Sheldon, Blay's civilian lawyer, believes the impact of Blay's disease is clear in the plagiarism charges. The chaplain admitted to wrongdoing in all three instances, all of which his lawyer says can be attributed to his cognitive disorder:

  • Submitting an article in early 2014 to the Redstone Rocket, the base newspaper at Alabama’s Redstone Arsenal, under his name that had been written by Texas-based pastor Charles Swindoll in 2010. The paper published the piece in February and later ran a correction to note the misattribution.
  • Using portions of an article by Swindoll in a story submitted in October 2013 to USAREC’s Recruiter Journal without any attribution.
  • Committing academic misconduct by submitted a plagiarized essay as part of his work at the Command and General Staff College in 2013.

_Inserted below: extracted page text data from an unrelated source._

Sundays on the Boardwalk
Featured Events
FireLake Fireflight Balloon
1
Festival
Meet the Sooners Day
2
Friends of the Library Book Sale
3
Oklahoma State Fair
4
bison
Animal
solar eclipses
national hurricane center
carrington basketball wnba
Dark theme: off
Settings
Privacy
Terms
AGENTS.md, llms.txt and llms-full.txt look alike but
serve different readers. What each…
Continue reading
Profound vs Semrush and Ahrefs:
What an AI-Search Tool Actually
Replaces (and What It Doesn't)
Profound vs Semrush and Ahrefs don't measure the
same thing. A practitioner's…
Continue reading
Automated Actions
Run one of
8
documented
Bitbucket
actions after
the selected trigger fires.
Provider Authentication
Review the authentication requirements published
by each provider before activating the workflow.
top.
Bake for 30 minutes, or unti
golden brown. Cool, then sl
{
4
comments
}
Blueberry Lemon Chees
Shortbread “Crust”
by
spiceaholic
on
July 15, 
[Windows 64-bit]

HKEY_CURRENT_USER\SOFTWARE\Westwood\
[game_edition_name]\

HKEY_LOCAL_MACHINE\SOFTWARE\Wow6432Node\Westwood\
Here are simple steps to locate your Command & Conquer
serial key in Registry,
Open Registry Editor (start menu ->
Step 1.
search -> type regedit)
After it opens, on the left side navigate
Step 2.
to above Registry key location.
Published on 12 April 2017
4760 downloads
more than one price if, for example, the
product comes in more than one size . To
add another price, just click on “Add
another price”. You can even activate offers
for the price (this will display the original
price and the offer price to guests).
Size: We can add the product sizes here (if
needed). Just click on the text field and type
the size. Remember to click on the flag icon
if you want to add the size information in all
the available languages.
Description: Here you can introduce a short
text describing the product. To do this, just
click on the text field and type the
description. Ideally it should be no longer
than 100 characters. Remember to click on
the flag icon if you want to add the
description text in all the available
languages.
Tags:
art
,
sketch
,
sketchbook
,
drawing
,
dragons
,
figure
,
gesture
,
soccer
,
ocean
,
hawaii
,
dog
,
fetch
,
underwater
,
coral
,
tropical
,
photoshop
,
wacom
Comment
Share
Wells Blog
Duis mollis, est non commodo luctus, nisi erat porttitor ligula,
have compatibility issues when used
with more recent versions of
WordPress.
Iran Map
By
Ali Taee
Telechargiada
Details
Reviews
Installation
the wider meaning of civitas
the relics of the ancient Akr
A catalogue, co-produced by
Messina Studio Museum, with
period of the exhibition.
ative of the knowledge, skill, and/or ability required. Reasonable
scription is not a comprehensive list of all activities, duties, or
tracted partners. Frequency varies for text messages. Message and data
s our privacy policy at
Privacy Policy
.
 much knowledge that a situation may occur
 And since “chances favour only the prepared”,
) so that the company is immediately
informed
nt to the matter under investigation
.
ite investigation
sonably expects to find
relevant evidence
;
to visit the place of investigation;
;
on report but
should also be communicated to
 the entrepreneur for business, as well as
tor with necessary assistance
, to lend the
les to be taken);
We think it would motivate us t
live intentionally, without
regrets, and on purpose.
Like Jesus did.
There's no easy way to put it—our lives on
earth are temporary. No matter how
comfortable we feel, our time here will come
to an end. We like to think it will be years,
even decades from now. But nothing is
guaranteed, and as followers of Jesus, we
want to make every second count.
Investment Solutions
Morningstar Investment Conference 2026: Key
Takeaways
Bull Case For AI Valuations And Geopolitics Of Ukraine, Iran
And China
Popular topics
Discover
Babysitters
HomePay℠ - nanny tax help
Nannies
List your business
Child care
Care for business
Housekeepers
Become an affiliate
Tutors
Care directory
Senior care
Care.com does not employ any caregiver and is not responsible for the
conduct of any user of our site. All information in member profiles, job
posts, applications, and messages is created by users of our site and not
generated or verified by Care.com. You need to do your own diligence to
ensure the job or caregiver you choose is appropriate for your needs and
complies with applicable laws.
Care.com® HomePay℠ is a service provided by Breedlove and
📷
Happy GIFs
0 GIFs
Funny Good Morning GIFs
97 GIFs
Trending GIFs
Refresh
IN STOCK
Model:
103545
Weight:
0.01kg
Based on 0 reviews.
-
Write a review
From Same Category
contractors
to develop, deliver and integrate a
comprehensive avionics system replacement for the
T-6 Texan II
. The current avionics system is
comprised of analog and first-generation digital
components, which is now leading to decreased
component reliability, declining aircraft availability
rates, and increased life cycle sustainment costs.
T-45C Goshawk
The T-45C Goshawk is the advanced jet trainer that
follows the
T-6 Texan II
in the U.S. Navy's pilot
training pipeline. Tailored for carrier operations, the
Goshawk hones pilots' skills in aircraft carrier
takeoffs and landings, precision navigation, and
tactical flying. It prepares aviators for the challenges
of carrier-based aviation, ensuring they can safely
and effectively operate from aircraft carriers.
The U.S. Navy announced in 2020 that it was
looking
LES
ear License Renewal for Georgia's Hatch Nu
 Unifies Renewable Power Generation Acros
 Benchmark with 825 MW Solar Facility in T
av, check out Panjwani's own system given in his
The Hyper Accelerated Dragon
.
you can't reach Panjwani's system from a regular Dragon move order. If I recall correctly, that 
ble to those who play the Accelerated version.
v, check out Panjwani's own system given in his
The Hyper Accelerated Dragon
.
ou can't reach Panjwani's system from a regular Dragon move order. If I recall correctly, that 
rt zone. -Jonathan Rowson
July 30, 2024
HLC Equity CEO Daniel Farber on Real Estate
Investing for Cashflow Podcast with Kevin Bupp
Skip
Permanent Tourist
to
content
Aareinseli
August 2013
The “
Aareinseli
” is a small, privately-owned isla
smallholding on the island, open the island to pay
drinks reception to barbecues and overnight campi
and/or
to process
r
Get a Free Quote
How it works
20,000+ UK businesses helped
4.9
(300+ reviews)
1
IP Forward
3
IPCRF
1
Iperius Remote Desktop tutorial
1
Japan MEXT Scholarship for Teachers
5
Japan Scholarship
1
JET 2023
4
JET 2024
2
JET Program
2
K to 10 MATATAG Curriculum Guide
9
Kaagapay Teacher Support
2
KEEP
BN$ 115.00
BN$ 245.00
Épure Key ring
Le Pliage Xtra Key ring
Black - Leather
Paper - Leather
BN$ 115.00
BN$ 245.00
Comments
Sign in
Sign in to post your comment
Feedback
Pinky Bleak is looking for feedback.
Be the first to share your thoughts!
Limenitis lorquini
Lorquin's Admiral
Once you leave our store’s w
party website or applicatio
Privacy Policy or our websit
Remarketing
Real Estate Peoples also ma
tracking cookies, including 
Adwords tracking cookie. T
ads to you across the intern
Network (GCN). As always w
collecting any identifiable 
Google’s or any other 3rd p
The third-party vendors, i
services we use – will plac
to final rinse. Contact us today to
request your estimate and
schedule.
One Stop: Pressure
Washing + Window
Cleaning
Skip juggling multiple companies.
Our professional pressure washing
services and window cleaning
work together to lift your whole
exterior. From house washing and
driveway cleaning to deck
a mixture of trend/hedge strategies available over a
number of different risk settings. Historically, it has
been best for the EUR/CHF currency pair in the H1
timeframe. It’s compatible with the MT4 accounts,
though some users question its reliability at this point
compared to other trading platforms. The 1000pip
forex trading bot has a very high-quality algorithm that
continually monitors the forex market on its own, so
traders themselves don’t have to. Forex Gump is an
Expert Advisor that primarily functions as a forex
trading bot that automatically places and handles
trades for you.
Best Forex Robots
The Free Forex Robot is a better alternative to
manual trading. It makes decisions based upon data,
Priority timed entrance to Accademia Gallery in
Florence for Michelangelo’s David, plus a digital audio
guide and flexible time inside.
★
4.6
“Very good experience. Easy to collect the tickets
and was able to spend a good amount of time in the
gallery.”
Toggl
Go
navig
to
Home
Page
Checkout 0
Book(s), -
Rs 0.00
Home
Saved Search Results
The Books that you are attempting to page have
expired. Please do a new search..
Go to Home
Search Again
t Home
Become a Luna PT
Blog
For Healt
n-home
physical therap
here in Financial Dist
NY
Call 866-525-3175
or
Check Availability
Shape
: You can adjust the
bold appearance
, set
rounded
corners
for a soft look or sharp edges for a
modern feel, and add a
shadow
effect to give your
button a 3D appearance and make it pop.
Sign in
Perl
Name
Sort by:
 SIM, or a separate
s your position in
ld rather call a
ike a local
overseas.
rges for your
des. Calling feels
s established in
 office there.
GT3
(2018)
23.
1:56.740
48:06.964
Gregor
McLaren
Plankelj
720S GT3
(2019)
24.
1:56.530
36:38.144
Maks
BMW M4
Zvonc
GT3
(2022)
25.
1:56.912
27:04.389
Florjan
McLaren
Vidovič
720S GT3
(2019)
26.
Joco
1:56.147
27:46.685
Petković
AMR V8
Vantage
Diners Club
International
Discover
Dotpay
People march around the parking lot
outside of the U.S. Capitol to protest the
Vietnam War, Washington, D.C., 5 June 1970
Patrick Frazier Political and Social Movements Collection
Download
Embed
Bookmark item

Blay told the board on inquiry he "lost his bearing" around the time of the incidents and that he "doesn't understand why the plagiarism took place," per the summary. He pledged never to commit such dishonest acts again, but the board still recommended his separation, "with an honorable characterization of service." One board member dissented, calling the acts "an anomaly" and suggesting Blay remain in uniform.

Blay initially hoped the Army would see things that same way. In a Sept. 11 email, he offered a different outlook.

"I realize that given the nature of my condition, I will not be able to retire as a regular Soldier," he wrote. "My medical condition is profoundly affecting my thought process and every other thing that I do now. Even though I would have loved to complete 20 years of active military service, yet I know that is impossible under the present circumstances."